In the pitch-perfect symmetry afforded by the decimal system, we mark the 50th anniversary of King’s dream in the same year as the 150th anniversary of those other hinges of history, the Emancipation Proclamation and Battle of Gettysburg, and of the only other speech in all of American history that changed the American character, the Gettysburg Address, whose anniversary is but a dozen weeks away.
Lest anyone believe that every heart was turned by the summer march of 1963, we must recall that we mark another 50th anniversary this year, in three weeks: the bombing of the 16th Street Baptist Church in Birmingham, Ala., that left four girls dead. Three of them would have been 64 in this anniversary year; one would have been 61: grandmothers, perhaps, maybe nearing retirement in a world they might not have recognized.
And lest anyone think that an event marked for decades by presidents was embraced by the president at the time, remember how the prospect of this march unsettled John F. Kennedy, who watched nervously on a black-and-white television in the White House and met with the demonstration’s leaders afterward. In the next march that rocked Washington and the nation’s conscience, the May 1970 demonstration against the invasion of Cambodia and the student deaths at Kent State, Richard M. Nixon also met with the protesters. It was a furtive meeting, to be sure. It occurred at the Lincoln Memorial.

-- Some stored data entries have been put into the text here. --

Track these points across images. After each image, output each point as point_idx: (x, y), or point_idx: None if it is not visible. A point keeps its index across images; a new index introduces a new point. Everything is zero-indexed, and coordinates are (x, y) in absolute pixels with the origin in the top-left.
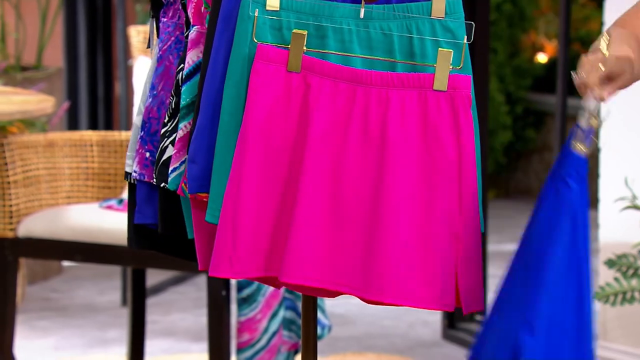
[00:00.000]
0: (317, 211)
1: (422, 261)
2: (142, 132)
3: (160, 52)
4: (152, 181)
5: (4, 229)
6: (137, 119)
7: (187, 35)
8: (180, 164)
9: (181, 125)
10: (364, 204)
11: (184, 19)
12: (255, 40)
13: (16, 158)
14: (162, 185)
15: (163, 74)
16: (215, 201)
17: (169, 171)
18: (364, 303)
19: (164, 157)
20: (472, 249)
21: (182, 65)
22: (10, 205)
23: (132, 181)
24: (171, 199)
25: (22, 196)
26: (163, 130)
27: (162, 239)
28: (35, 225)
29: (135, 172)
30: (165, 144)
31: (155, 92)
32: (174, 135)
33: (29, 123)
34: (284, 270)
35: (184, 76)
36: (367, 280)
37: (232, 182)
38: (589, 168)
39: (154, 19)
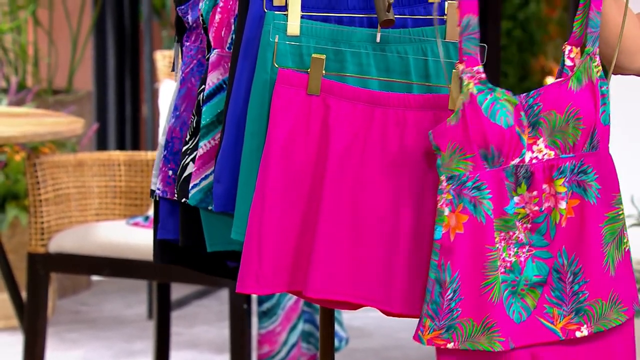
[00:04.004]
0: (338, 227)
1: None
2: (165, 151)
3: (183, 75)
4: (174, 198)
5: (35, 245)
6: (161, 138)
7: (209, 58)
8: (201, 180)
9: (201, 143)
10: (383, 219)
11: (206, 42)
12: (276, 65)
13: (47, 177)
14: (183, 200)
15: (185, 95)
16: (241, 219)
17: (190, 187)
18: (381, 316)
19: (185, 174)
20: None
21: (203, 86)
22: (42, 222)
23: (156, 198)
24: (192, 214)
25: (52, 213)
26: (184, 149)
27: (185, 254)
28: (65, 241)
29: (159, 189)
30: (186, 162)
31: (177, 113)
32: (195, 153)
33: (60, 144)
34: (309, 285)
35: (204, 97)
36: (388, 293)
37: (257, 200)
38: None
39: (179, 44)
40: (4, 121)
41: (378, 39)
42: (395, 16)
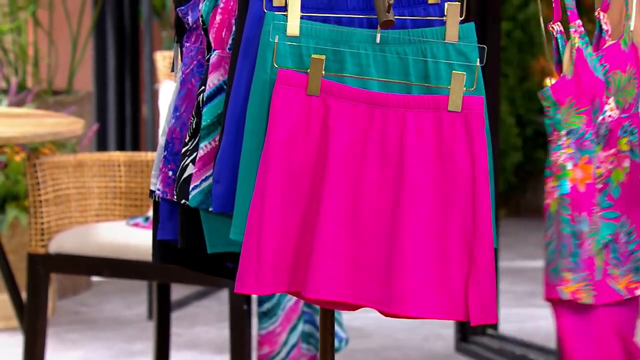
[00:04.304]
0: (338, 228)
1: (438, 275)
2: (165, 152)
3: (183, 76)
4: (174, 199)
5: (35, 246)
6: (161, 139)
7: (209, 59)
8: (201, 182)
9: (202, 145)
10: (383, 220)
11: (206, 43)
12: (276, 66)
13: (47, 178)
14: (182, 202)
15: (185, 96)
16: (240, 219)
17: (190, 189)
18: (380, 317)
19: (185, 175)
20: (486, 263)
21: (202, 87)
22: (42, 223)
23: (156, 199)
24: (191, 215)
25: (53, 214)
26: (184, 150)
27: (185, 255)
28: (66, 242)
29: (158, 190)
30: (186, 163)
31: (178, 114)
32: (195, 154)
33: (60, 144)
34: (308, 286)
35: (205, 98)
36: (387, 294)
37: (256, 200)
38: None
39: (179, 44)
40: (4, 122)
41: (378, 40)
42: (395, 17)
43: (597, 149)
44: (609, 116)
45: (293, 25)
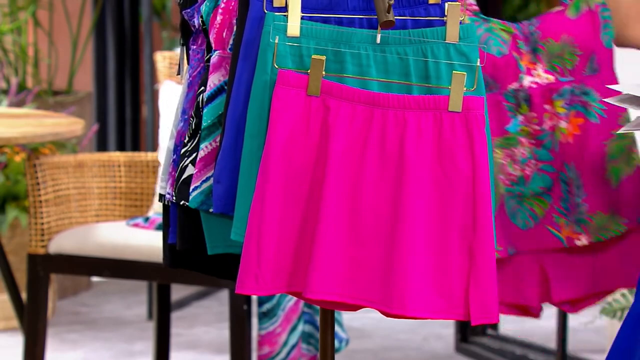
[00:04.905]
0: (338, 228)
1: (438, 275)
2: (174, 156)
3: (190, 78)
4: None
5: (35, 246)
6: (170, 142)
7: (209, 59)
8: (202, 183)
9: (202, 145)
10: (383, 220)
11: (206, 44)
12: (276, 66)
13: (47, 178)
14: (182, 203)
15: (193, 99)
16: (240, 220)
17: (190, 190)
18: (380, 317)
19: (184, 176)
20: (487, 263)
21: (202, 87)
22: (42, 223)
23: (166, 203)
24: (191, 216)
25: (53, 214)
26: (183, 151)
27: (195, 258)
28: (66, 242)
29: (168, 194)
30: (185, 163)
31: (186, 117)
32: (194, 155)
33: (60, 145)
34: (308, 286)
35: (205, 98)
36: (386, 294)
37: (256, 201)
38: None
39: (184, 47)
40: (4, 122)
41: (378, 40)
42: (395, 17)
43: (522, 110)
44: (535, 82)
45: (293, 26)
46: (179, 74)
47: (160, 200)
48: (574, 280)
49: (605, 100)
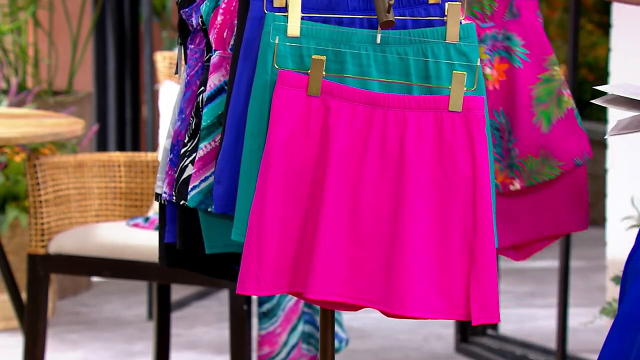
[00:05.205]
0: (338, 228)
1: (439, 274)
2: (171, 155)
3: (188, 78)
4: None
5: (35, 246)
6: (167, 142)
7: (209, 59)
8: (200, 182)
9: (202, 145)
10: (383, 220)
11: (206, 44)
12: (276, 66)
13: (47, 178)
14: (181, 202)
15: (190, 98)
16: (241, 220)
17: (189, 189)
18: (381, 317)
19: (184, 176)
20: (487, 263)
21: (202, 87)
22: (42, 224)
23: (162, 202)
24: (190, 216)
25: (53, 214)
26: (182, 151)
27: (191, 258)
28: (66, 242)
29: (165, 193)
30: (185, 163)
31: (183, 116)
32: (194, 155)
33: (60, 145)
34: (309, 286)
35: (205, 98)
36: (387, 294)
37: (257, 201)
38: (597, 188)
39: (182, 46)
40: (4, 122)
41: (378, 40)
42: (396, 17)
43: None
44: None
45: (293, 26)
46: (176, 73)
47: (156, 199)
48: (513, 225)
49: (593, 101)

The transformation that King began — the twin of the transformation prompted by Lincoln’s speech at a battlefield cemetery — is one of the most significant in human history, and it is, along with the victory over four tyrannies that required one hot war and another cold one, a signature American achievement of what once was called the American Century.
But before the self-congratulation becomes too hearty, let’s remember that this is not a “mission accomplished” moment and that all this was prompted by one of the greatest injustices in all of human history, a stain on the American story that begs a different question, still without an answer: Why did it take so long?
From our perspective here in the second term of the Barack Obama administration, the turning point almost surely was the August agonistes of 1963. For it is almost certain that the spark that bridged the gap between the unimaginable and the inevitable was that March on Washington.
“That march was the ultimate mobilization of what had been going on in all of the cities of the South, the ultimate gathering that expressed what was on the mind of black America,” Vernon Jordan, the former president of the National Urban League, said in a telephone conversation this summer. “What happened 50 years ago is that it all came together and the world could see it and appreciate its meaning.”
It is difficult to remember today, when that march is a monument in memory — cast in stone, you might say, like the Lincoln and King memorials — that the genius of it all wasn’t only in the careful planning of A. Philip Randolph and Bayard Rustin. It also grew out of the improvisation prompted by Mahalia Jackson, once so well known that it wasn’t necessary to identify her as the Queen of Gospel.
King was deep into his oration when Jackson, who had sung at a rally to raise money for the Montgomery bus boycott of 1956, worried that he was losing his forward momentum. She urged him: Tell them about the dream, Martin.
King had given his “dream” riff many times — it wasn’t a new element of his repertoire when he stood on the Lincoln Memorial steps. Then again, Lincoln’s speech at Gettysburg, with its biblical allusions and rhythms, wasn’t a complete original either. The result wasn’t only history. It changed history.